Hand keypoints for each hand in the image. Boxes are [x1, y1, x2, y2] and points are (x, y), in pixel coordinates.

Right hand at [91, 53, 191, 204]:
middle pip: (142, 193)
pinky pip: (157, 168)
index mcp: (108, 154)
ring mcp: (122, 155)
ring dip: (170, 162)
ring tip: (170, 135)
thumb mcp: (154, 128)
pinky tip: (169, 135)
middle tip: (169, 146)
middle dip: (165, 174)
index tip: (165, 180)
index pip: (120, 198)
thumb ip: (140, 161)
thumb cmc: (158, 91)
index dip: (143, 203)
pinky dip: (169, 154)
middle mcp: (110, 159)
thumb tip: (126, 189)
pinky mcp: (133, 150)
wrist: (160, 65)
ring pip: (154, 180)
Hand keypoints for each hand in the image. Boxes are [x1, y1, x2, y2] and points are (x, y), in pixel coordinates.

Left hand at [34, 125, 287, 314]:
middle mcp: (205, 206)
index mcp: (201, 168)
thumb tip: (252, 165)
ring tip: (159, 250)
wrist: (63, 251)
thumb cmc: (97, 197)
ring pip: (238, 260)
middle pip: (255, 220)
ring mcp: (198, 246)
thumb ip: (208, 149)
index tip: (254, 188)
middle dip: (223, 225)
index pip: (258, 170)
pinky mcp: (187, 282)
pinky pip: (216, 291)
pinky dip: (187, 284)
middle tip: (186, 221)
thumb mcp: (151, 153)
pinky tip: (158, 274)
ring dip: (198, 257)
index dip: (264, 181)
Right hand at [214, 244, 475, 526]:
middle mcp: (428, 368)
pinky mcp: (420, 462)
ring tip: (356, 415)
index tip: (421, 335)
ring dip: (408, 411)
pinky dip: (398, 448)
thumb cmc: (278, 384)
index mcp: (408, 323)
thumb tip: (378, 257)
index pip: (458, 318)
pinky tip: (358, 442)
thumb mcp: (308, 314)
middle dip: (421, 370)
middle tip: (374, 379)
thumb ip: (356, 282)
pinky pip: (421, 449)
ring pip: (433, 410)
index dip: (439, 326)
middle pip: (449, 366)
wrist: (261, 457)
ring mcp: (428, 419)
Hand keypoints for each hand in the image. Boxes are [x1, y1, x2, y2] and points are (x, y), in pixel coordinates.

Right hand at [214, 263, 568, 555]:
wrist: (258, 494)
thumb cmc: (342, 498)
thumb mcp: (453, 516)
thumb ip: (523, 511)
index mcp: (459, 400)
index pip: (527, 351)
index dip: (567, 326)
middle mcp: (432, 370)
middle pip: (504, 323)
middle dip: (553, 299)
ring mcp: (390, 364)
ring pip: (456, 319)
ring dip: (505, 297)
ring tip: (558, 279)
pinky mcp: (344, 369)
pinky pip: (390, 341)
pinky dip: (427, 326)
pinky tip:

> _Work item_: Restate exactly, and only, every line from the one that contains "thumb cmc: (342, 498)" through the last line of the records.

> _Expected answer_:
thumb cmc: (342, 498)
thumb mcp: (453, 516)
thumb ip: (523, 511)
index mcp: (459, 400)
index pip: (527, 351)
index dip: (567, 326)
middle mcp: (432, 370)
middle pip: (504, 323)
middle dip: (553, 299)
ring mcp: (390, 364)
ring pip: (456, 319)
ring dip: (505, 297)
ring tip: (558, 279)
pinky mcp: (344, 369)
pinky pip: (390, 341)
pinky dip: (427, 326)
pinky tip:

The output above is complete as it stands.